Sudah, saya titip agar kalau pinjam ke bank itu dikalkulasi, dihitung, bisa menyicil enggak, bisa mengangsur enggak. Kalau enggak, jangan. Kalau hitung-hitungnya, “Waduh, enggak masuk ini!” “Wah, menyicilnya berat.” Enggak usah. Jangan dipaksakan. Kalau dihitung, “Oh, masih ada sisa.” Nah, ini yang bisa diteruskan. Oh ada sisa, nanti sebulan ada sisa Rp3 juta, bisa ditabung, sisa Rp5 juta, ditabung. Baru nanti untuk beli sepeda motor, mau beli mobil, silakan. Tapi jangan dari uang pokok pinjaman. Itu hati-hati betul. Saya titip ini. Karena kalau enggak diberikan pesan seperti itu kadang-kadang ya itu, waduh dapat sertifikat baru semangat, besok langsung ke bank. Ke bank-nya juga senang, ada agunan. Wah langsung nih beli, ya itu tadi, beli mobil, beli sepeda motor. Nah itu, mulai masalah.
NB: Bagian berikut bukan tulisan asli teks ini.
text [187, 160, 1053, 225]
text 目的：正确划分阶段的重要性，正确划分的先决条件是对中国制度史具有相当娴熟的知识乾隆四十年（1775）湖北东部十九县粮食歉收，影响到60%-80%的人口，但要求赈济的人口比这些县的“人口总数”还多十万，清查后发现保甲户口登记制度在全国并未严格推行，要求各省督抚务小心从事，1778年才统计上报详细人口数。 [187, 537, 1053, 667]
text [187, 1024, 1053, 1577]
Yang hadir di sini saya mau tanya, yang mengurusnya cepat? Ini cepat? Cepat ya? Ya, naik.
Ada yang mau maju? Yang pengin ini, yang pengin sertifikatnya dimasukkan bank, maju! Ya, coba, Bapak sini maju. Tadi semangat banget ini. Enggak apa-apa, maju sini. Dicek-cek dulu, apa? Ndak lah, sudah kelihatan, enggak usah dicek. Sini. Ya biasa, ini Paspampres kan untuk keamanan. Sini, Pak, silakan.
Ada yang sertifikatnya mau dimasukkan ke bank tunjuk jari! Ibu? Ya, boleh. Ini kelihatannya semangat, ini benar ini mau masuk bank. Ibu! Enggak apa-apa. Ya, dari tadi saya lihat kok Ibu ini tadi yang tunjuk jarinya kok semangat ini. Apa ini? Silakan, sini, Bu.
Dikenalkan dulu Pak, namanya.
(Dialog Presiden Republik Indonesia dengan Perwakilan Penerima Sertifikat)
Baiklah Bapak-Ibu sekalian, saya rasa itu yang bisa saya sampaikan pada pagi hari ini.
Terima kasih.
Saya tutup.
Om santi santi santi om.
Assalamualaikum warahmatullahi wabatakatuh.